(Available data):
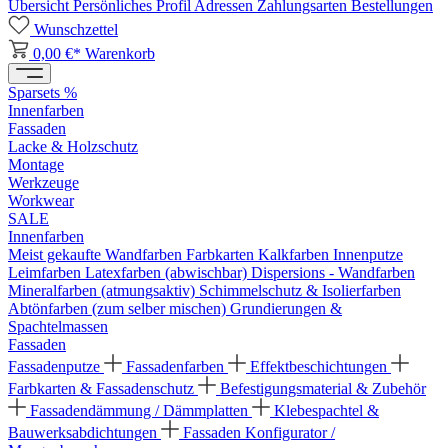
Übersicht
Persönliches Profil
Adressen
Zahlungsarten
Bestellungen
Wunschzettel
0,00 €*
Warenkorb
Sparsets %
Innenfarben
Fassaden
Lacke & Holzschutz
Montage
Werkzeuge
Workwear
SALE
Innenfarben
Meist gekaufte Wandfarben
Farbkarten
Kalkfarben
Innenputze
Leimfarben
Latexfarben (abwischbar)
Dispersions - Wandfarben
Mineralfarben (atmungsaktiv)
Schimmelschutz & Isolierfarben
Abtönfarben (zum selber mischen)
Grundierungen &
Spachtelmassen
Fassaden
Fassadenputze
Fassadenfarben
Effektbeschichtungen
Farbkarten & Fassadenschutz
Befestigungsmaterial & Zubehör
Fassadendämmung / Dämmplatten
Klebespachtel &
Bauwerksabdichtungen
Fassaden Konfigurator /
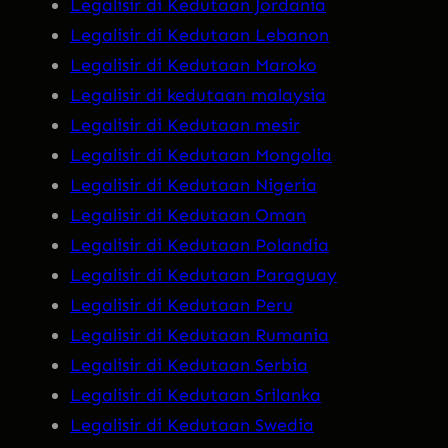
Legalisir di Kedutaan Jordania
Legalisir di Kedutaan Lebanon
Legalisir di Kedutaan Maroko
Legalisir di kedutaan malaysia
Legalisir di Kedutaan mesir
Legalisir di Kedutaan Mongolia
Legalisir di Kedutaan Nigeria
Legalisir di Kedutaan Oman
Legalisir di Kedutaan Polandia
Legalisir di Kedutaan Paraguay
Legalisir di Kedutaan Peru
Legalisir di Kedutaan Rumania
Legalisir di Kedutaan Serbia
Legalisir di Kedutaan Srilanka
Legalisir di Kedutaan Swedia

(Exercise details):
Reply with nothing but the number of lines in the data above that contain "Farbkarten".

(The completed task):
2